Monday, October 02, 2006

Happy Birthday to Me


October 2. Yep--it's that day again. I think birthdays are highly overrated. Certainly, we should not have them so often!


According to Astrologer Georgia Nicols:

If Your Birthday Is Today

Social reformer Mahatma Gandhi (1869-1948) shares your birthday today. You're charming, witty and attractive. You display grace and gentleness: yet you're tough inside. You're also frank, candid and erudite. You have much endurance and perseverance. People respect you. In your early twenties, you become much more aggressive about going after what you want. Work hard this year for success in 2008.

Hey, though long past my early twenties, I can live with that!

~

Last night I dreamed about the Dalai Lama. He wore a red baseball cap, as he did during his recent trip to Vancouver. This small man has a huge presence; goodness seems to emanate from him like an aura. (see below for more on that) He smiled and spoke with everyone, joked and laughed. The dream was sweet and calming--I woke smiling.

Years ago, when I, and the world, were younger and less jaded, I read a book called The Third Eye, by Tibetan T. Lobsang Rampa. It's a detailed account of how young Rampa studied to become a monk in a Lhasa monastery. Under the tutelage of older, wiser monks, he learned the tenets of Buddhism.

(Shades of the Kung Fu television series! However, the book was published in 1956; the series wasn't made until 1972.)

The book simply fascinated me. From the gentle Buddhist beliefs, the teachers honing young Rampa's abilities, to the depictions of ever more-challenging tests he undertook--all was esoteric and new to one who had led a fairly sheltered childhood. Rampa's trials culminated in an operation that opened his third eye, that mystical "eye"whereby he could see people's auras and know if they were good, evil, honest, etc.

I learned much about Tibet, China, Buddhism--which charmed me because it was light years above and beyond organized religions as I knew them. Who could not be intrigued by the concept of Astral Projection, whereby one can be in a meditative or sleeping state and travel on the astral plane, meeting people who are similarly engaged? Who could argue the Buddhist's solemn belief in reincarnation, which they call transmigration of souls?

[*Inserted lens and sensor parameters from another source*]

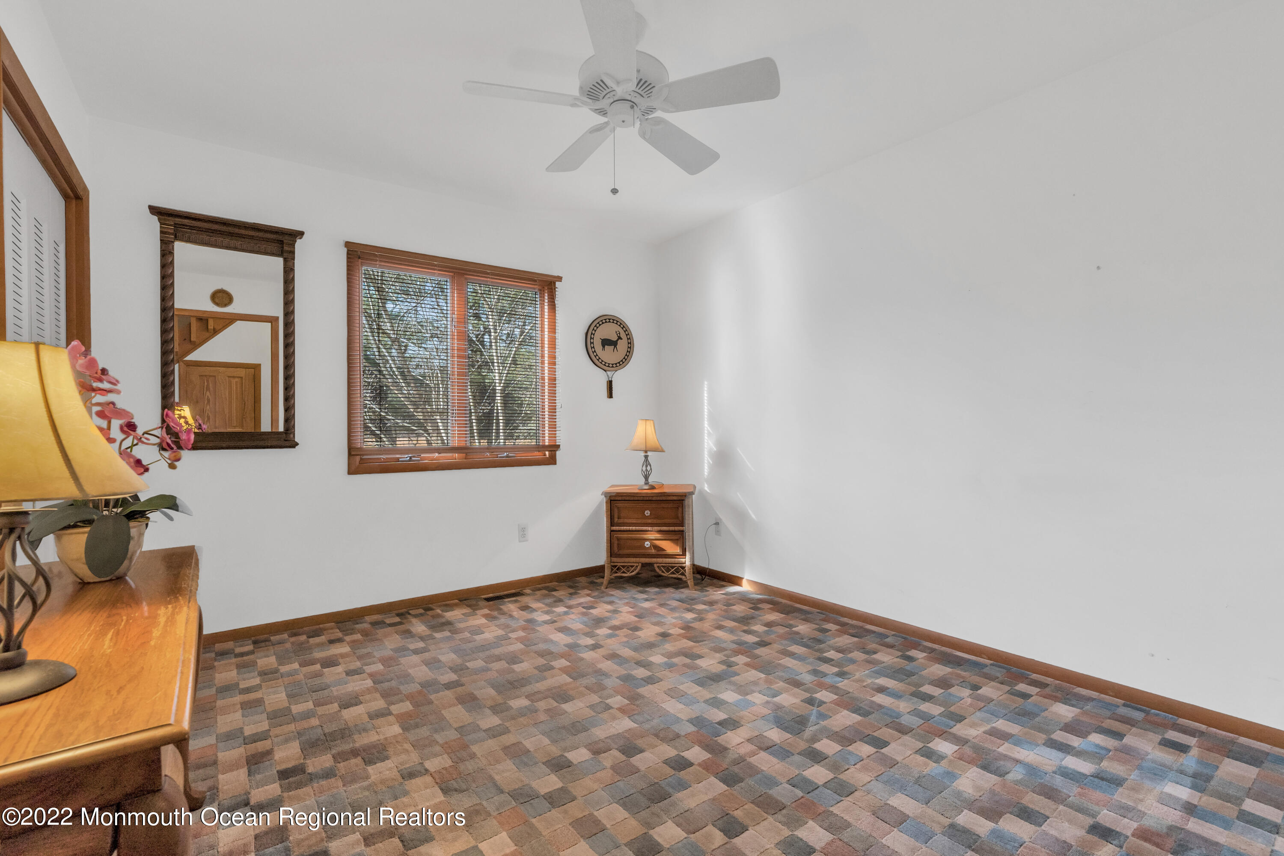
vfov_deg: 73.7
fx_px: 571
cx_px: 642
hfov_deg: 96.7
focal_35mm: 16
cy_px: 428
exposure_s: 1/6
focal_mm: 16
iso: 400
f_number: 8
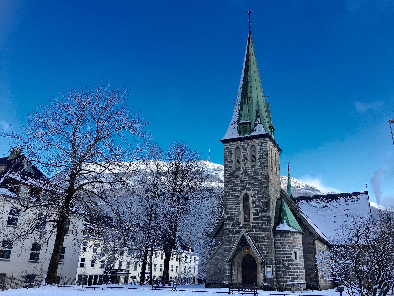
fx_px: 330
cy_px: 148
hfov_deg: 61.7
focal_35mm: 29
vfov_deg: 48.2
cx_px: 197
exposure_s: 1/605
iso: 25
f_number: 2.2
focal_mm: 4.15
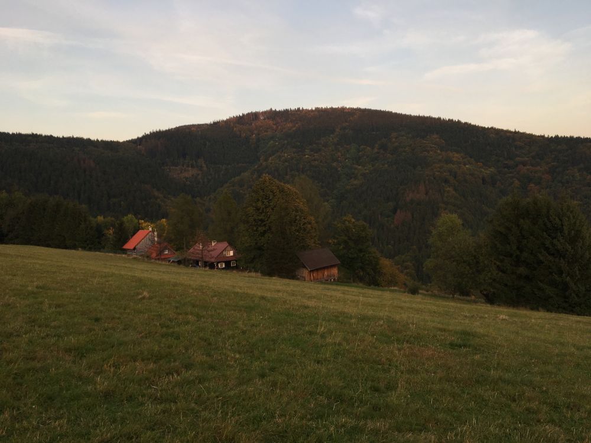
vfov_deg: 48.2
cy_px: 222
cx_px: 296
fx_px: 495
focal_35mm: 29
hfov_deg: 61.7
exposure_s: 1/272
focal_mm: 4.15
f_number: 2.2
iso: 25
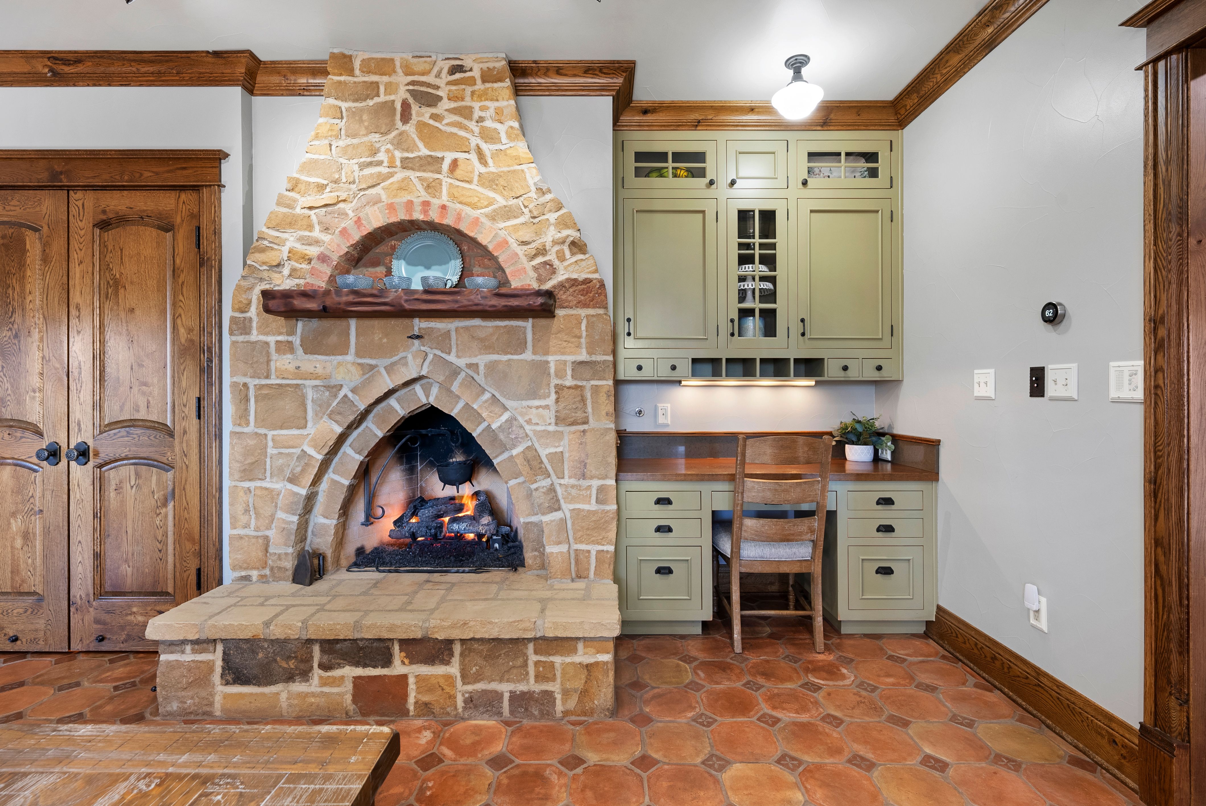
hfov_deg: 93.2
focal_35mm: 17
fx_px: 570
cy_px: 403
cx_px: 603
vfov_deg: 70.5
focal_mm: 17
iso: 400
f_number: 9
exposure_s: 1/3
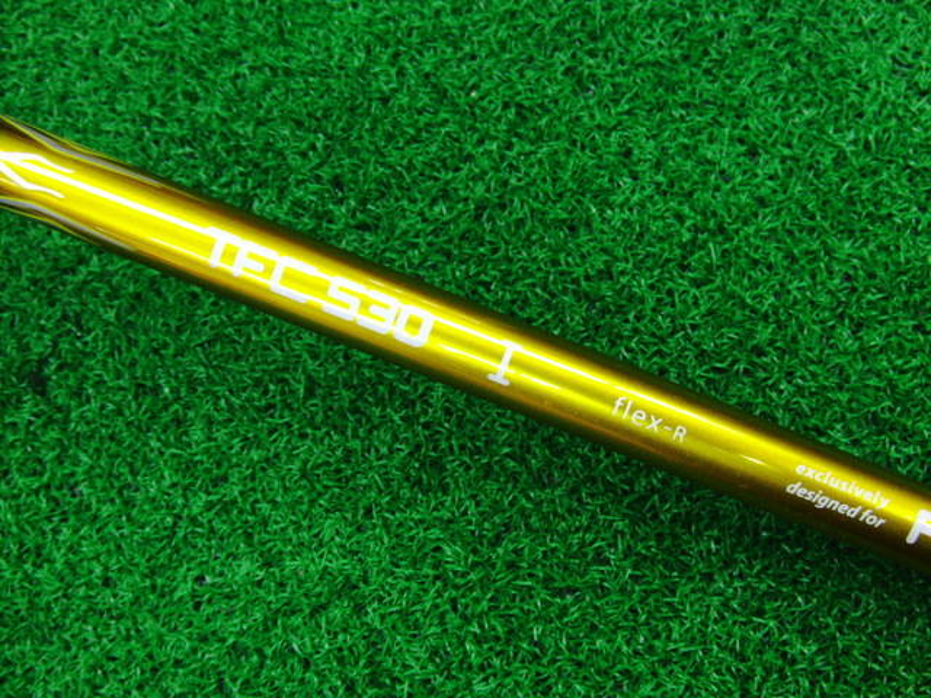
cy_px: 349
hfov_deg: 50.1
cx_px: 466
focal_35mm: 37
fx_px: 995
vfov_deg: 38.7
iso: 400
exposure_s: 1/40
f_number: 3.6
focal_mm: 6.42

To someone as young and green as I was then (despite my innate certainty that I Knew Everything) this was all mystical, profound, verging on mind-blowing information. At the time people were expanding their minds many ways--yoga, meditation, hallucinogens. Some trekked to the Himalayas in search of that elusive goal--Enlightenment.

I believed the events of the book, even to the point where Rampa fulfilled his destiny: at the moment of his death during the Chinese Cultural Revolution (misnamed--yes?) he transmigrated his soul into the body of an Englishman, Cyril Henry Hoskins. I believed then that it, that anything, was possible. Ah, youth!

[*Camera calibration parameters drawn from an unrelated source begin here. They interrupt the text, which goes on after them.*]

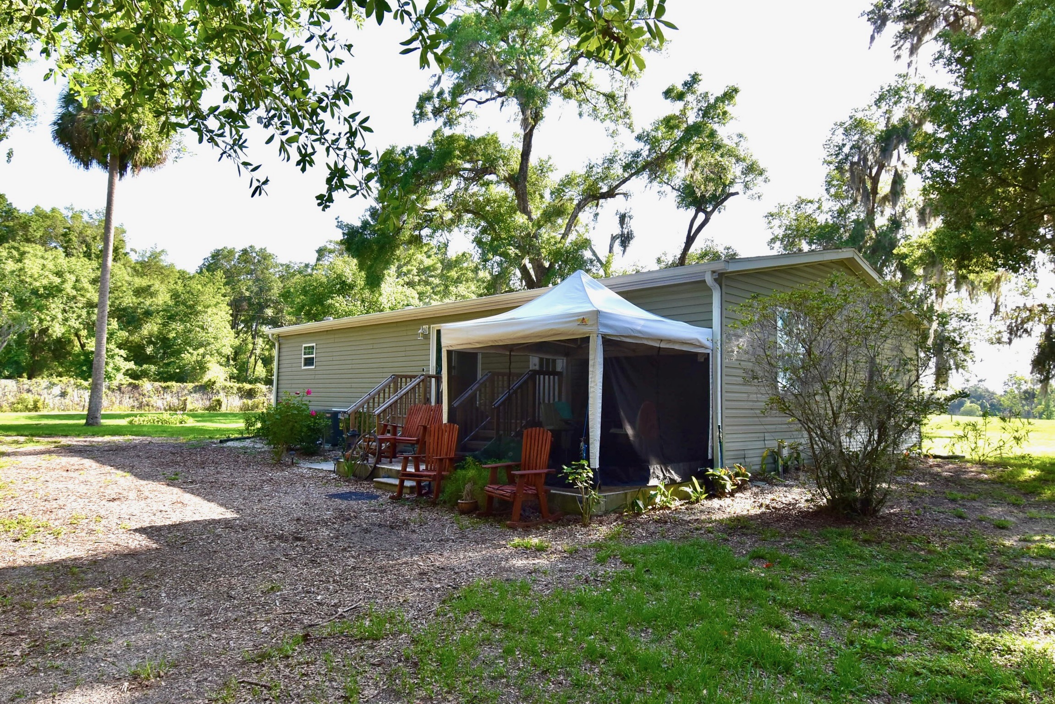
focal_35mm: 21
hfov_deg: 81.2
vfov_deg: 59.5
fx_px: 616
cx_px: 528
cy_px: 352
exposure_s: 1/200
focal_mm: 14
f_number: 10
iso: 400
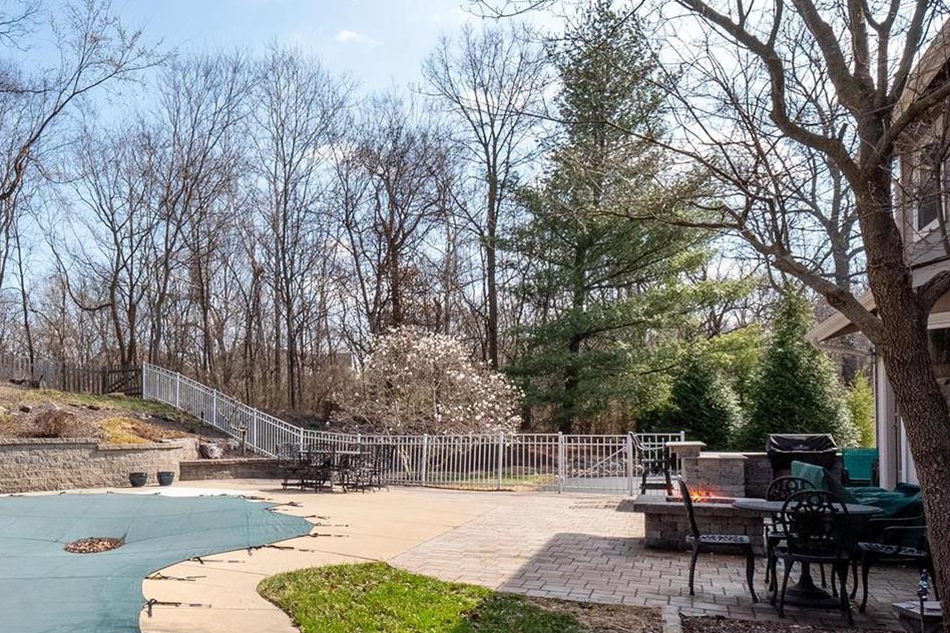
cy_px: 436
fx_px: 712
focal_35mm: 27
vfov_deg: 46.9
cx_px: 178
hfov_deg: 61.3
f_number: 8
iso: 400
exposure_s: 1/800
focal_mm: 8
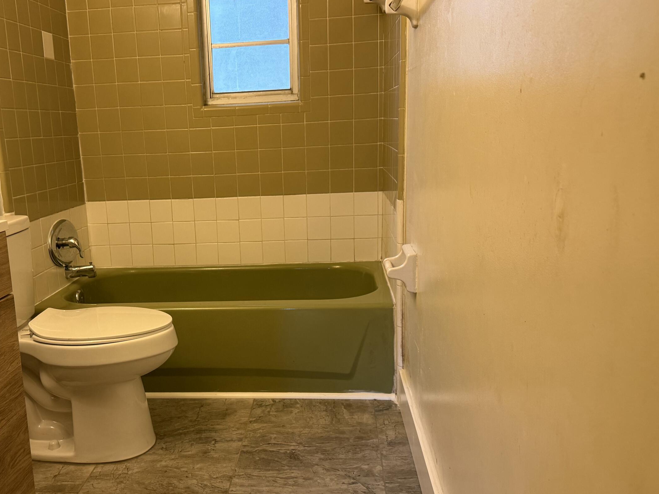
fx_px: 647
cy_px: 273
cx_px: 244
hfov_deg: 53.3
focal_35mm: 34
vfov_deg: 41.7
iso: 250
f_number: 1.78
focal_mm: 6.76
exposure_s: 1/60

Years later I was disappointed to learn that Mr. Hoskins, an avid student of the occult, had never been to Tibet, was called a hoaxter, the story was pure fiction, and despite the accurate details in the book, no record existed of a Lobsang Rampa ever having studied to be a lama.

He did, however, insist it was all true. And who are we, or anyone, to say it can't be so? Cynic that I've become, I still have brief moments of faith.

So on this birthday I'll think outside the box, outside the norm. Expand my mind. Work my way back to that young person who truly believed.

As Buddha said:

Let yourself be open and life will be easier. A spoon of salt in a glass of water makes the water undrinkable. A spoon of salt in a lake is almost unnoticed.

and

Believe nothing, no matter where you read it, or who said it, no matter if I have said it, unless it agrees with your own reason and your own common sense.


I still admire the Buddhist beliefs, their tenets, their noble truths and precepts. Championing peace and good, honoring all life, can never be incorrect.

And maybe, just maybe the Dalai Lama and I were astral traveling at the same time!